Friday, March 28, 2014

Liberty, a Ten Minute Town?


Traffic through the city is placed underground.
Recently I had the wonderful opportunity to visit and live in a small city in Belgium called Louvain La Neuve. There I witnessed a presentation by the visitors' bureau on the design and development of the town. It's truly a remarkable city, idyllic in many ways and likely a perfect example with which small towns with strong community connections should consider as they move forward with design.

The most remarkable part of Louvain La Neuve is their rejection of sprawl. In fact, the entire city was designed so that the core business area was within a ten minute walk from most residential areas. I loved this idea and felt a town like Liberty should consider such a vision. They explained that from the original design, most people are willing to walk instead of drive if its under ten minutes, so government visionaries designed the city around this idea.

When companies want to open a store in Louvain La Neuve, they are
asked to provide a piece of artwork for residents to enjoy.
In fact more interesting is that the business core is fire-walled from direct access by vehicles to encourage walking, a complete reversal to our Roman ideals. To reach the opposite side of the city drivers are encouraged to circle a peripheral road as there is no direct (line of sight) roads. Some Americans may see this as a nuisance, but I can assure you its a far easier approach to community, environment, and pedestrian safety than our current methodology in Liberty. The benefits are plenty, including increased commerce (because people actually walk by the businesses and enter them), a healthier life-styles for citizens, reduced environmental impact from cars, and reduced costs for government because there are less roads and intersections to maintain.
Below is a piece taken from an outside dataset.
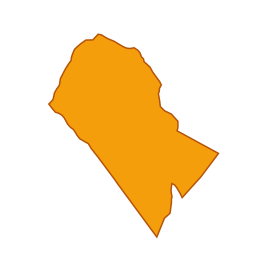 outline of Santo Inácio, Paraná, Brazil, rotated 309°
{"feature_id": "56859067B19800115986523", "entity_name": "Santo Inácio", "entity_type": "district", "adm_level": 2, "iso_a3": "BRA", "parent_name": "Brazil", "parent_adm1": "Paraná", "projection": "robinson", "projection_center": [-51.799, -22.725], "detail": "fine", "context": "isolated", "style": "filled", "palette": "amber", "viewbox_px": 256, "rotation_deg": 309, "n_neighbors": 0, "source": "geoboundaries", "source_scale": "gbopen_adm2", "svg_char_len": 1167}
<svg xmlns="http://www.w3.org/2000/svg" viewBox="0 0 256 256"><g transform="rotate(309 128 128)"><path d="M96.8,51.4L95.3,57.6L94.6,61.7L95.7,64.4L96.4,68.3L95.7,72.1L93.0,78.7L92.3,82.9L92.5,86.3L91.4,90.0L90.3,92.9L89.3,97.3L90.3,103.9L90.9,106.9L90.1,109.1L88.9,112.4L86.7,122.2L84.6,130.5L79.5,150.3L78.2,154.7L61.4,219.0L80.8,213.1L88.2,214.3L97.4,208.7L100.0,206.5L102.0,205.7L106.3,200.9L112.4,197.0L113.1,199.9L112.4,203.1L111.5,205.5L110.6,208.2L108.0,213.9L136.2,215.4L165.2,214.3L160.3,187.7L157.2,170.9L156.7,167.9L159.6,166.6L164.6,162.6L166.1,153.1L165.3,149.4L164.4,145.9L164.7,142.4L165.0,139.6L169.1,135.4L173.8,130.0L176.4,129.1L178.6,127.5L182.4,126.8L184.0,123.3L186.9,112.3L189.1,106.9L189.5,102.2L189.6,98.8L191.5,96.5L191.6,94.1L192.8,91.9L194.1,89.6L194.6,86.8L194.2,82.3L191.0,79.5L189.2,76.7L188.1,72.9L186.6,62.4L184.7,56.2L184.0,51.5L183.7,48.9L182.1,45.8L174.3,45.2L169.8,39.9L163.7,38.2L156.4,37.0L154.3,37.2L150.4,38.4L147.5,39.5L144.6,41.3L140.0,41.5L133.9,42.3L128.0,43.5L123.5,44.5L120.5,46.4L117.8,47.8L113.5,48.0L108.9,48.8L105.7,50.5L102.9,51.8L100.0,51.7L96.8,51.4Z" fill="#f59e0b" stroke="#b45309" stroke-width="1.5"/></g></svg>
A man-made lake was even placed at the center of town so residents could promenade (French term for Sunday Stroll). It's as though city leaders are attempting to simply create happiness among its citizens, rather than simply disappointment every time you need to go shopping.

Notice how major roads circle the city rather than breach it.
Clearly Liberty, considering it's an established town would be a hybrid of our current model and a Ten Minute Town if leaders so chose to move in this direction, but small changes could be made to move closer to this vision. The goal, in my opinion is to look at every road currently within our urban core and surrounding areas to see if its completely necessary. If it's not, converting it to foot traffic use is a perfect way of improving the city while reducing costs. A perfect example is Old US-421 and Route 49 approaching the town from the south. These two arteries could be reduced to a single main road. Furthermore the portion of Swannanoa Street that currently passes through downtown could be closed permanently to vehicles to create open social spaces, and room for outdoor dining a cafes. Returning the town-square / public market concept to the public (Liberty once had a town square) seems like a redeeming thing to do and Louvain La Neuve provides leaders with an excellent template moving forward for town growth as they ask themselves if future decisions fit into a Ten Minute Town?